If that doesn’t get your punk senses tingling then January Sun certainly will. A post-punk number that becomes a furious post-hardcore firecracker in its middle, it’s tuneful enough to weasel its way onto Radio 1 but aggressive enough to earn column inches in Kerrang! Slither carries on that approach before Cue To Leave brings a spacey ambience to the mix. If you’ve had the fortitude to get this far then Patience will treat you kindly, as it again pushes Matt Bellamy’s more grizzled qualities through a punk sieve.

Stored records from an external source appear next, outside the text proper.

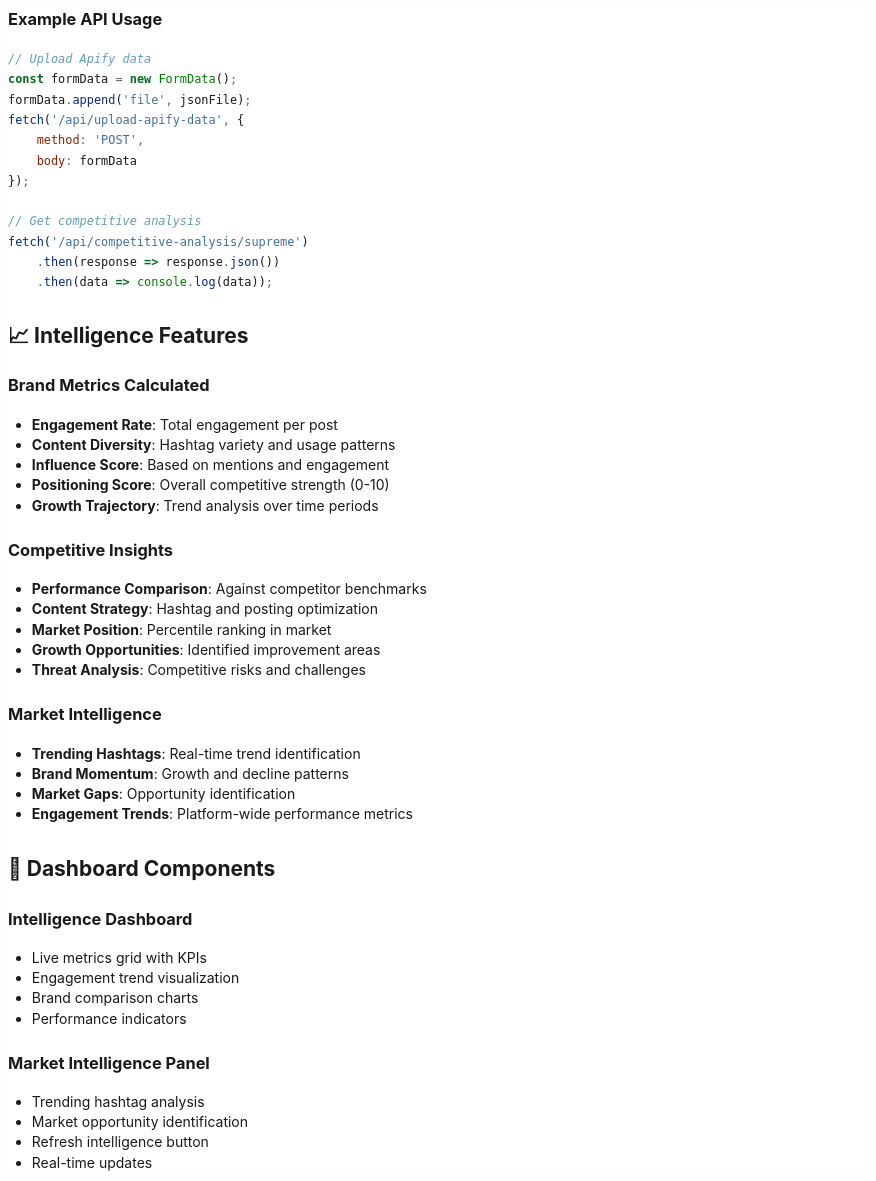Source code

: ### Example API Usage
```javascript
// Upload Apify data
const formData = new FormData();
formData.append('file', jsonFile);
fetch('/api/upload-apify-data', {
    method: 'POST',
    body: formData
});

// Get competitive analysis
fetch('/api/competitive-analysis/supreme')
    .then(response => response.json())
    .then(data => console.log(data));
```

## 📈 Intelligence Features

### Brand Metrics Calculated
- **Engagement Rate**: Total engagement per post
- **Content Diversity**: Hashtag variety and usage patterns  
- **Influence Score**: Based on mentions and engagement
- **Positioning Score**: Overall competitive strength (0-10)
- **Growth Trajectory**: Trend analysis over time periods

### Competitive Insights
- **Performance Comparison**: Against competitor benchmarks
- **Content Strategy**: Hashtag and posting optimization
- **Market Position**: Percentile ranking in market
- **Growth Opportunities**: Identified improvement areas
- **Threat Analysis**: Competitive risks and challenges

### Market Intelligence
- **Trending Hashtags**: Real-time trend identification
- **Brand Momentum**: Growth and decline patterns
- **Market Gaps**: Opportunity identification  
- **Engagement Trends**: Platform-wide performance metrics

## 🎨 Dashboard Components

### Intelligence Dashboard
- Live metrics grid with KPIs
- Engagement trend visualization
- Brand comparison charts
- Performance indicators

### Market Intelligence Panel  
- Trending hashtag analysis
- Market opportunity identification
- Refresh intelligence button
- Real-time updates
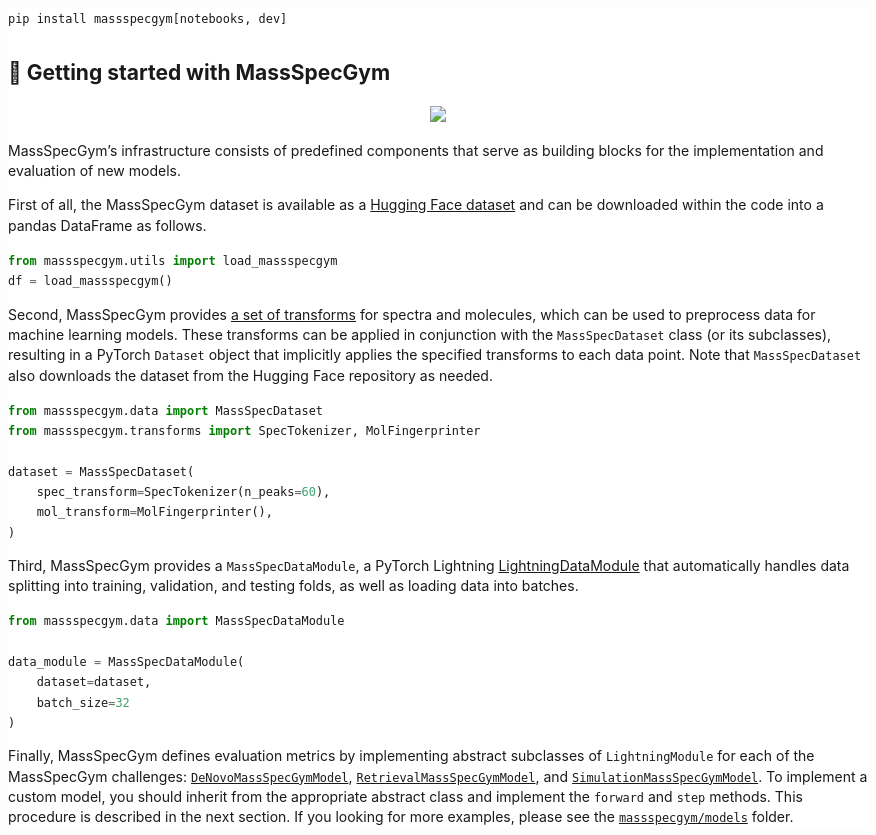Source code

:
 ```bash
pip install massspecgym[notebooks, dev]
```



## 🍩 Getting started with MassSpecGym

<p align="center">
  <img src="https://raw.githubusercontent.com/pluskal-lab/MassSpecGym/5d7d58af99947988f947eeb5bd5c6a472c2938b7/assets/MassSpecGym_infrastructure.svg" width="80%"/>
</p>

MassSpecGym’s infrastructure consists of predefined components that serve as building blocks for the implementation and evaluation of new models.

First of all, the MassSpecGym dataset is available as a [Hugging Face dataset](https://huggingface.co/datasets/roman-bushuiev/MassSpecGym) and can be downloaded within the code into a pandas DataFrame as follows.

```python
from massspecgym.utils import load_massspecgym
df = load_massspecgym()
```

Second, MassSpecGym provides [a set of transforms](https://github.com/pluskal-lab/MassSpecGym/blob/main/massspecgym/data/transforms.py) for spectra and molecules, which can be used to preprocess data for machine learning models. These transforms can be applied in conjunction with the `MassSpecDataset` class (or its subclasses), resulting in a PyTorch `Dataset` object that implicitly applies the specified transforms to each data point. Note that `MassSpecDataset` also downloads the dataset from the Hugging Face repository as needed.

```python
from massspecgym.data import MassSpecDataset
from massspecgym.transforms import SpecTokenizer, MolFingerprinter

dataset = MassSpecDataset(
    spec_transform=SpecTokenizer(n_peaks=60),
    mol_transform=MolFingerprinter(),
)
```

Third, MassSpecGym provides a `MassSpecDataModule`, a PyTorch Lightning [LightningDataModule](https://lightning.ai/docs/pytorch/stable/data/datamodule.html) that automatically handles data splitting into training, validation, and testing folds, as well as loading data into batches.

```python
from massspecgym.data import MassSpecDataModule

data_module = MassSpecDataModule(
    dataset=dataset,
    batch_size=32
)
```

Finally, MassSpecGym defines evaluation metrics by implementing abstract subclasses of `LightningModule` for each of the MassSpecGym challenges: [`DeNovoMassSpecGymModel`](https://github.com/pluskal-lab/MassSpecGym/blob/df2ff567ed5ad60244b4106a180aaebc3c787b7e/massspecgym/models/de_novo/base.py#L14), [`RetrievalMassSpecGymModel`](https://github.com/pluskal-lab/MassSpecGym/blob/df2ff567ed5ad60244b4106a180aaebc3c787b7e/massspecgym/models/retrieval/base.py#L14), and [`SimulationMassSpecGymModel`](https://github.com/pluskal-lab/MassSpecGym/blob/df2ff567ed5ad60244b4106a180aaebc3c787b7e/massspecgym/models/simulation/base.py#L12). To implement a custom model, you should inherit from the appropriate abstract class and implement the `forward` and `step` methods. This procedure is described in the next section. If you looking for more examples, please see the [`massspecgym/models`](https://github.com/pluskal-lab/MassSpecGym/tree/df2ff567ed5ad60244b4106a180aaebc3c787b7e/massspecgym/models) folder.
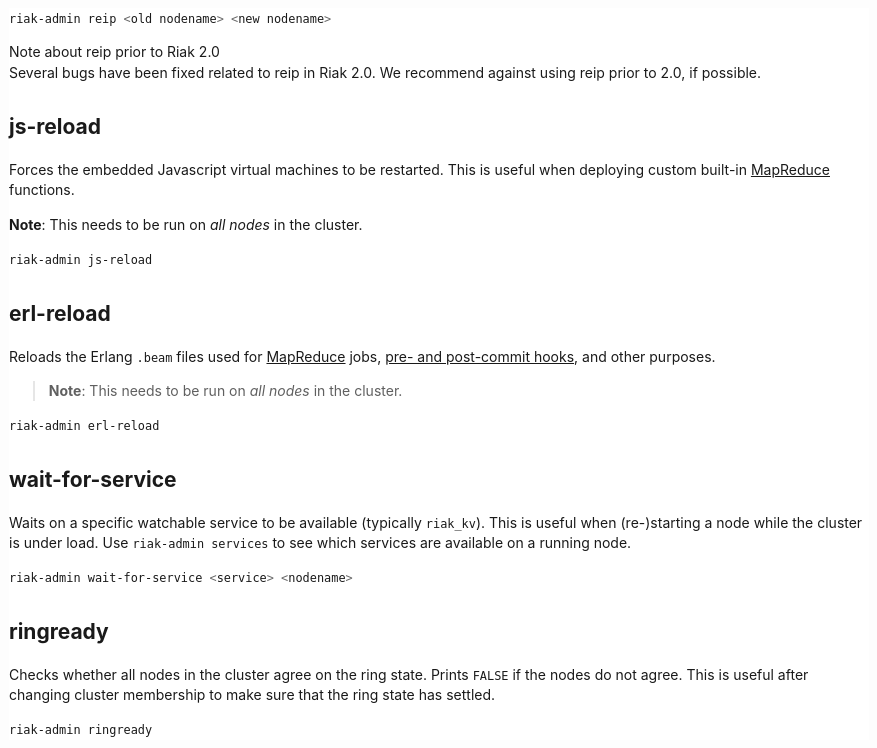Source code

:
 ```bash
riak-admin reip <old nodename> <new nodename>
```

<div class="note">
<div class="title">Note about reip prior to Riak 2.0</title></div>
Several bugs have been fixed related to reip in Riak 2.0. We recommend
against using reip prior to 2.0, if possible.
</div>


## js-reload

Forces the embedded Javascript virtual machines to be restarted. This is
useful when deploying custom built-in [MapReduce][usage mapreduce]
functions.

**Note**: This needs to be run on _all nodes_ in the cluster.

```bash
riak-admin js-reload
```

## erl-reload

Reloads the Erlang `.beam` files used for [MapReduce][usage mapreduce]
jobs, [pre- and post-commit hooks][usage commit hooks], and other
purposes.

> **Note**: This needs to be run on _all nodes_ in the cluster.

```bash
riak-admin erl-reload
```

## wait-for-service

Waits on a specific watchable service to be available (typically
`riak_kv`). This is useful when (re-)starting a node while the cluster
is under load. Use `riak-admin services` to see which services are
available on a running node.

```bash
riak-admin wait-for-service <service> <nodename>
```

## ringready

Checks whether all nodes in the cluster agree on the ring state.
Prints `FALSE` if the nodes do not agree. This is useful after changing
cluster membership to make sure that the ring state has settled.

```bash
riak-admin ringready
```


[config reference]: /riak/kv/2.1.3/configuring/reference
[use admin commands]: /riak/kv/2.1.3/using/admin/commands
[use admin commands#join]: /riak/kv/2.1.3/using/admin/commands/#join
[use admin commands#leave]: /riak/kv/2.1.3/using/admin/commands/#leave
[cluster ops backup]: /riak/kv/2.1.3/using/cluster-operations/backing-up
[config reference#node-metadata]: /riak/kv/2.1.3/configuring/reference/#node-metadata
[cluster ops change info]: /riak/kv/2.1.3/using/cluster-operations/changing-cluster-info
[usage mapreduce]: /riak/kv/2.1.3/developing/usage/mapreduce
[usage commit hooks]: /riak/kv/2.1.3/developing/usage/commit-hooks
[config reference#ring]: /riak/kv/2.1.3/configuring/reference/#ring
[cluster ops inspect node]: /riak/kv/2.1.3/using/cluster-operations/inspecting-node
[use ref monitoring]: /riak/kv/2.1.3/using/reference/statistics-monitoring
[downgrade]: /riak/kv/2.1.3/setup/downgrade
[security index]: /riak/kv/2.1.3/using/security/
[security managing]: /riak/kv/2.1.3/using/security/managing-sources
[cluster ops bucket types]: /riak/kv/2.1.3/using/cluster-operations/bucket-types
[cluster ops 2i]: /riak/kv/2.1.3/using/reference/secondary-indexes
[repair recover index]: /riak/kv/2.1.3/using/repair-recovery
[cluster ops strong consistency]: /riak/kv/2.1.3/using/cluster-operations/strong-consistency
[cluster ops handoff]: /riak/kv/2.1.3/using/cluster-operations/handoff
[use admin riak-admin#stats]: /riak/kv/2.1.3/using/admin/riak-admin/#stats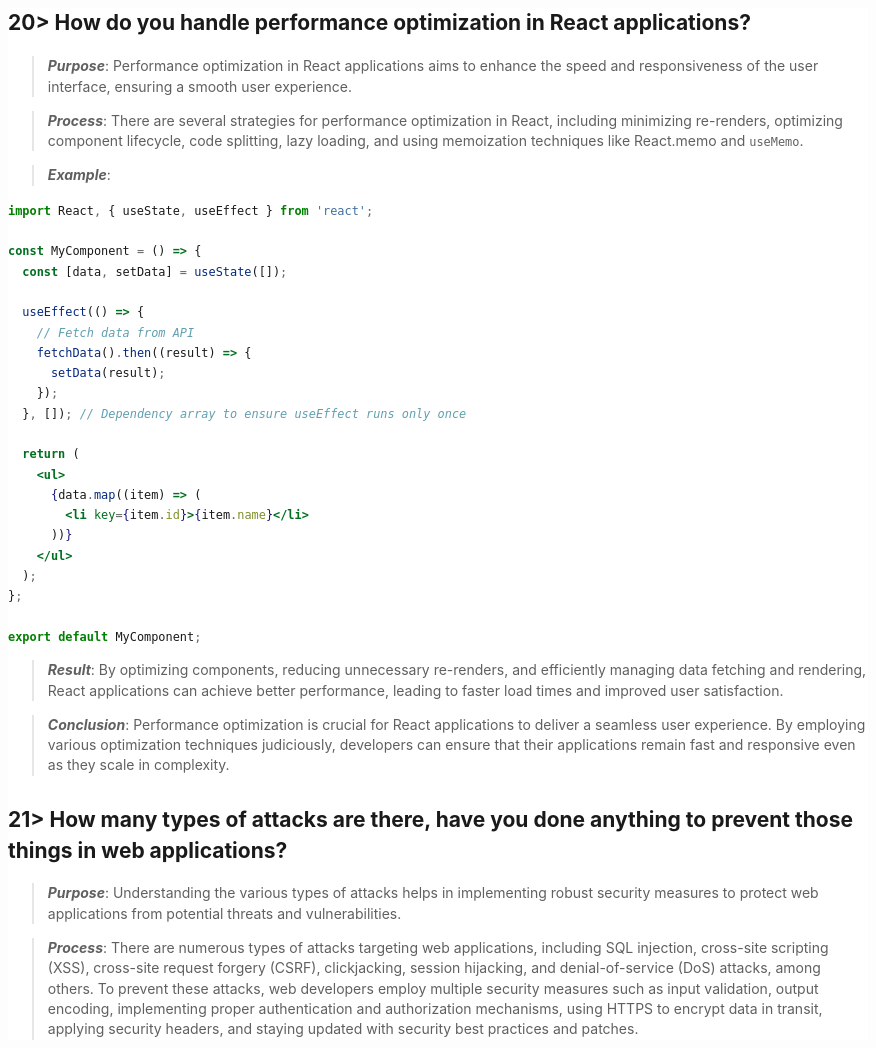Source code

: ## 20> How do you handle performance optimization in React applications?

> _**Purpose**_: Performance optimization in React applications aims to enhance the speed and responsiveness of the user interface, ensuring a smooth user experience.

> _**Process**_: There are several strategies for performance optimization in React, including minimizing re-renders, optimizing component lifecycle, code splitting, lazy loading, and using memoization techniques like React.memo and `useMemo`.

> _**Example**_:

```jsx
import React, { useState, useEffect } from 'react';

const MyComponent = () => {
  const [data, setData] = useState([]);

  useEffect(() => {
    // Fetch data from API
    fetchData().then((result) => {
      setData(result);
    });
  }, []); // Dependency array to ensure useEffect runs only once

  return (
    <ul>
      {data.map((item) => (
        <li key={item.id}>{item.name}</li>
      ))}
    </ul>
  );
};

export default MyComponent;
```

> _**Result**_: By optimizing components, reducing unnecessary re-renders, and efficiently managing data fetching and rendering, React applications can achieve better performance, leading to faster load times and improved user satisfaction.

> _**Conclusion**_: Performance optimization is crucial for React applications to deliver a seamless user experience. By employing various optimization techniques judiciously, developers can ensure that their applications remain fast and responsive even as they scale in complexity.

## 21> How many types of attacks are there, have you done anything to prevent those things in web applications?

> _**Purpose**_: Understanding the various types of attacks helps in implementing robust security measures to protect web applications from potential threats and vulnerabilities.

> _**Process**_: There are numerous types of attacks targeting web applications, including SQL injection, cross-site scripting (XSS), cross-site request forgery (CSRF), clickjacking, session hijacking, and denial-of-service (DoS) attacks, among others. To prevent these attacks, web developers employ multiple security measures such as input validation, output encoding, implementing proper authentication and authorization mechanisms, using HTTPS to encrypt data in transit, applying security headers, and staying updated with security best practices and patches.
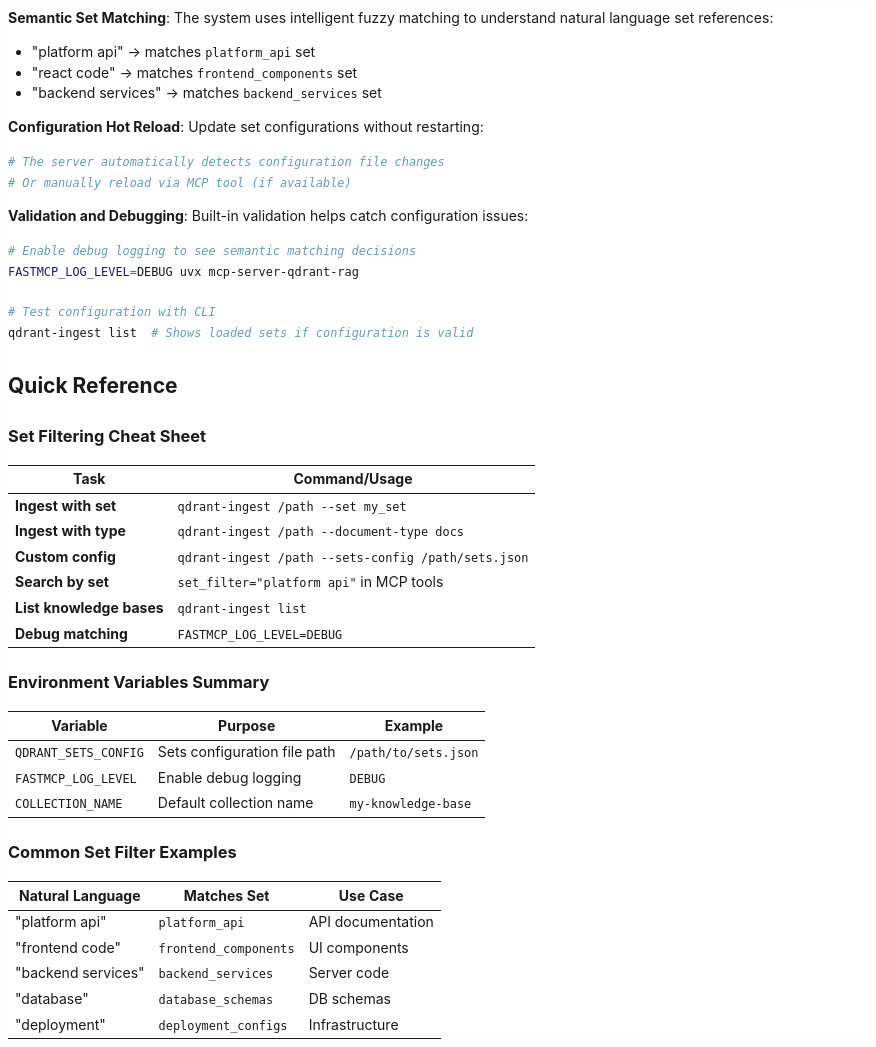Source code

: **Semantic Set Matching**: The system uses intelligent fuzzy matching to understand natural language set references:

- "platform api" → matches `platform_api` set
- "react code" → matches `frontend_components` set
- "backend services" → matches `backend_services` set

**Configuration Hot Reload**: Update set configurations without restarting:

```bash
# The server automatically detects configuration file changes
# Or manually reload via MCP tool (if available)
```

**Validation and Debugging**: Built-in validation helps catch configuration issues:

```bash
# Enable debug logging to see semantic matching decisions
FASTMCP_LOG_LEVEL=DEBUG uvx mcp-server-qdrant-rag

# Test configuration with CLI
qdrant-ingest list  # Shows loaded sets if configuration is valid
```

## Quick Reference

### Set Filtering Cheat Sheet

| Task                     | Command/Usage                                       |
| ------------------------ | --------------------------------------------------- |
| **Ingest with set**      | `qdrant-ingest /path --set my_set`                  |
| **Ingest with type**     | `qdrant-ingest /path --document-type docs`          |
| **Custom config**        | `qdrant-ingest /path --sets-config /path/sets.json` |
| **Search by set**        | `set_filter="platform api"` in MCP tools            |
| **List knowledge bases** | `qdrant-ingest list`                                |
| **Debug matching**       | `FASTMCP_LOG_LEVEL=DEBUG`                           |

### Environment Variables Summary

| Variable             | Purpose                      | Example              |
| -------------------- | ---------------------------- | -------------------- |
| `QDRANT_SETS_CONFIG` | Sets configuration file path | `/path/to/sets.json` |
| `FASTMCP_LOG_LEVEL`  | Enable debug logging         | `DEBUG`              |
| `COLLECTION_NAME`    | Default collection name      | `my-knowledge-base`  |

### Common Set Filter Examples

| Natural Language   | Matches Set           | Use Case          |
| ------------------ | --------------------- | ----------------- |
| "platform api"     | `platform_api`        | API documentation |
| "frontend code"    | `frontend_components` | UI components     |
| "backend services" | `backend_services`    | Server code       |
| "database"         | `database_schemas`    | DB schemas        |
| "deployment"       | `deployment_configs`  | Infrastructure    |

Queen Of Hearts then ends affairs in a blistering tone that will leave you breathless and reaching for the repeat button.
Though six tracks is pushing it as an EP – with mini-album seeming a more fitting term – Feast is neither overblown nor light on its ideas. And with Fizzy Blood having a clear vision of themselves – as the snottier, cooler younger brothers of Muse, but less hedonistic cousins of The Eighties Matchbox B-Line Disaster – it’s brimming with freshness and purpose. All this means that Feast could become an unexpected crossover record, one that’s palatable enough for the mainstream, yet hardcore enough for the underground.